#### EXERCISE:
Display every line of the records below that contains the word "majority".

#### INPUT:
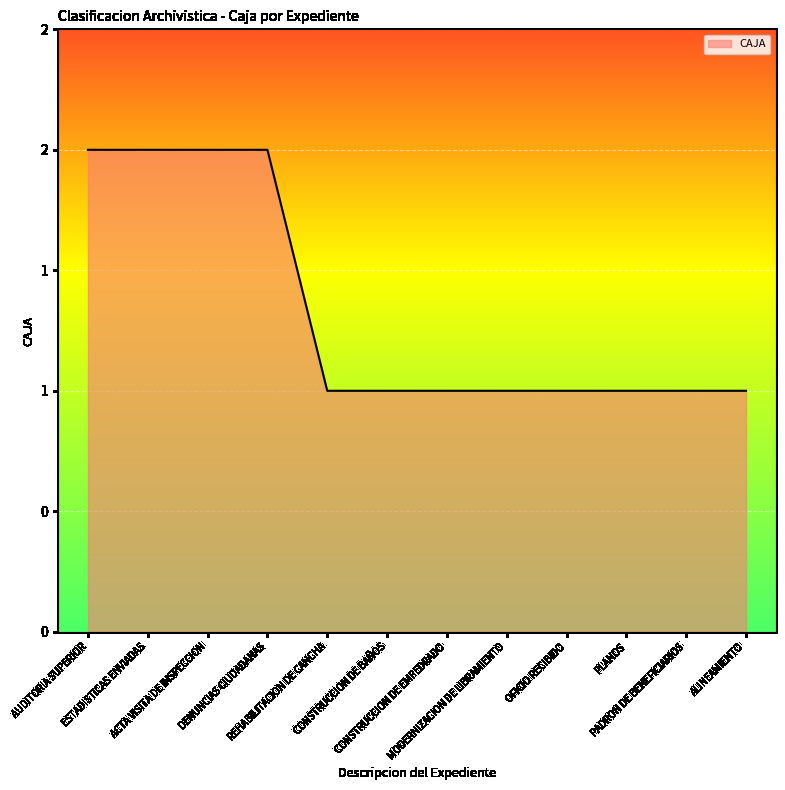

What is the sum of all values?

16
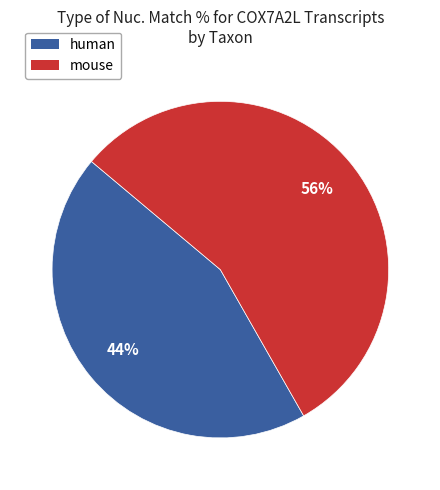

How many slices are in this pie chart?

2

...

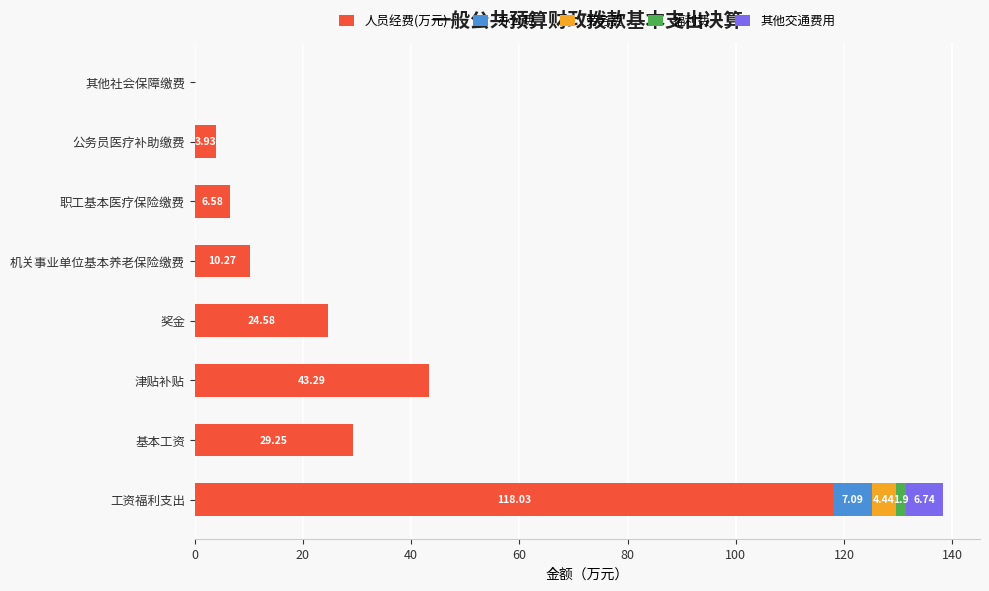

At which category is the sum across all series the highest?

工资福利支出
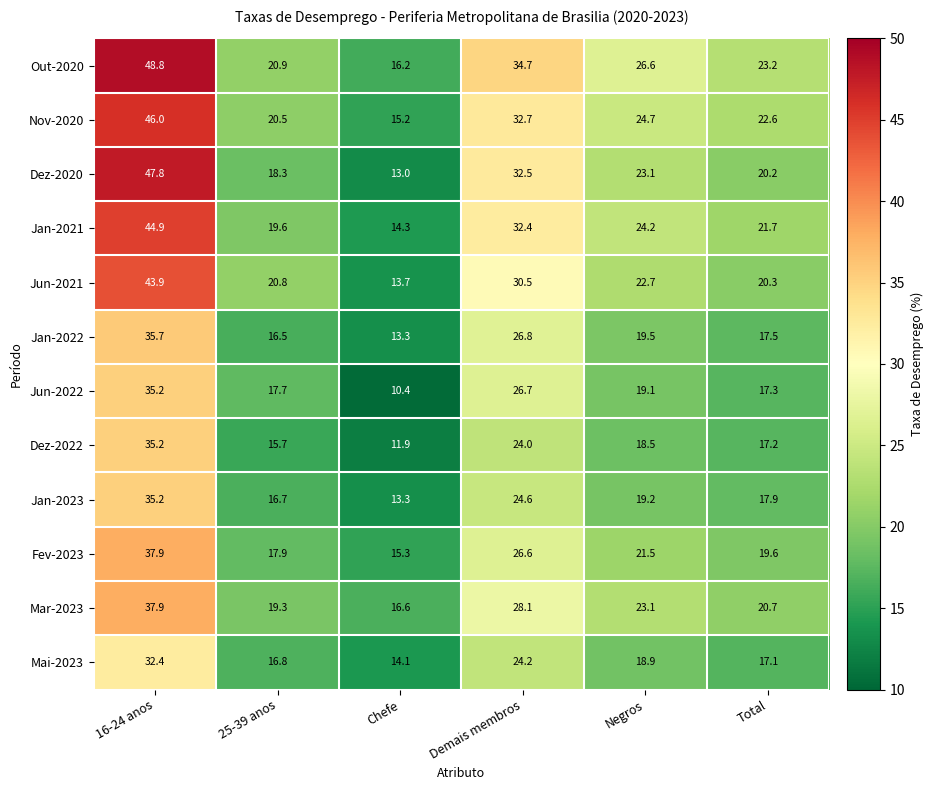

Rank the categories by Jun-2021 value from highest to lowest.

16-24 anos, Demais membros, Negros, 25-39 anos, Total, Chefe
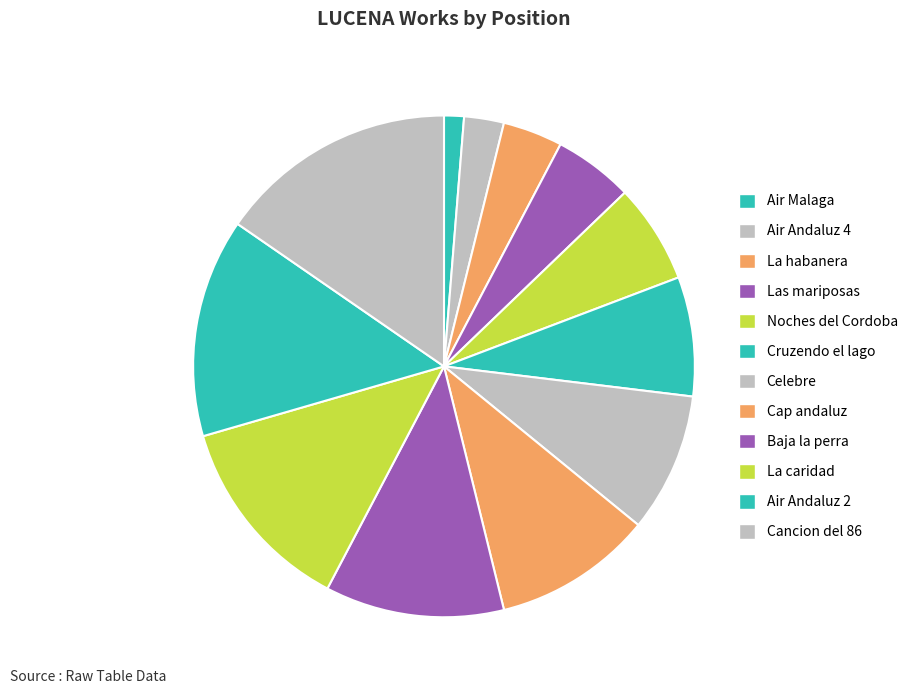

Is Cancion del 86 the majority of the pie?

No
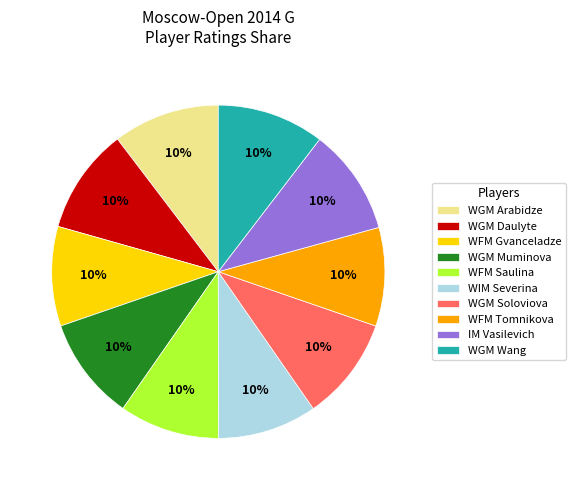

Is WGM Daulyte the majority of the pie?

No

#### PROBLEM SOLUTION:
Is Cancion del 86 the majority of the pie?
Is WGM Daulyte the majority of the pie?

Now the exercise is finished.